Au fil de la discussion, Madame T. s'autorise à songer à ce qu'elle pourrait y faire, dans ce lieu qui ne serait qu'à elle. Cuisiner? Ses yeux s'illuminent. Des pâtes, son plat préféré, avec une belle pièce de viande, voilà une belle perspective.

Et revoir ses enfants, peut-être ? Il y a longtemps, elle nous avait confié son souhait de les contacter lorsqu'elle serait enfin à l'abri, pour les inviter et leur montrer qu'elle va bien.

Mais il faut y aller doucement. Nous n'en parlons pas pour le moment. Il faut, en effet, prendre le temps d'apprivoiser le champ des possibles.

Madame T. nous regarde et déclare finalement, sur un ton inhabituellement assuré et ancré dans la réalité:

"Vous avez raison, il faut toujours espérer." 

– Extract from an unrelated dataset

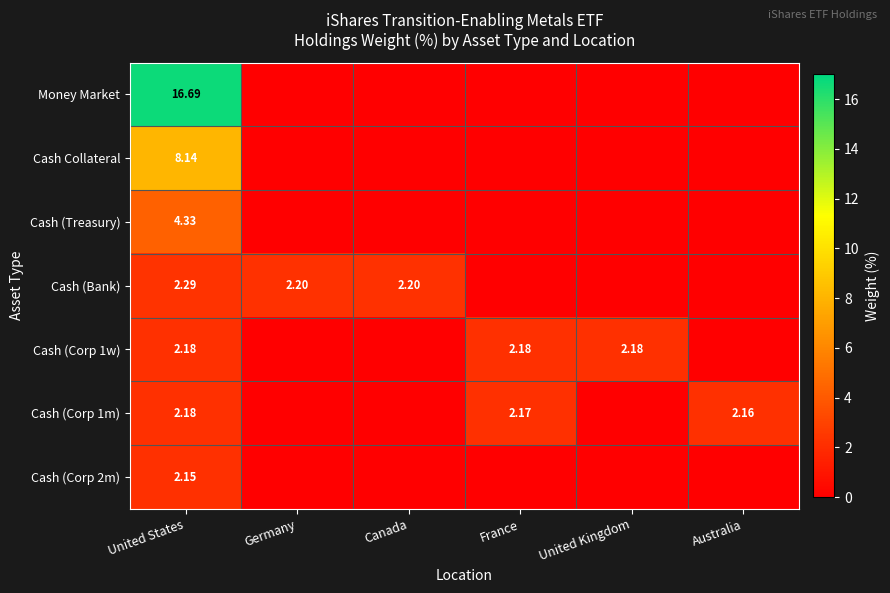

Which series has the widest spread of values?

Money Market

Demain, elle aura peut-être oublié cette fulgurance et remis un voile sur ses espoirs, de nouveau étouffés par la réalité de sa vie en rue. 

Et nous serons là pour le lui rappeler, encore et encore, qu'après bien des épreuves, elle peut enfin s'autoriser à rêver.

 

(*) Nous mettons tout en œuvre pour respecter la vie privée de nos patient·es et notre secret professionnel. Nous voulons néanmoins témoigner de la façon dont ils·elles doivent survivre et de la manière dont nous travaillons ensemble à leur réinsertion. Par conséquent, le nom des lieux et des personnes sont volontairement omis ou modifiés et des situations vécues sont placées dans un autre contexte. Il n’y a pas de lien direct entre les photos et les histoires ci-dessus.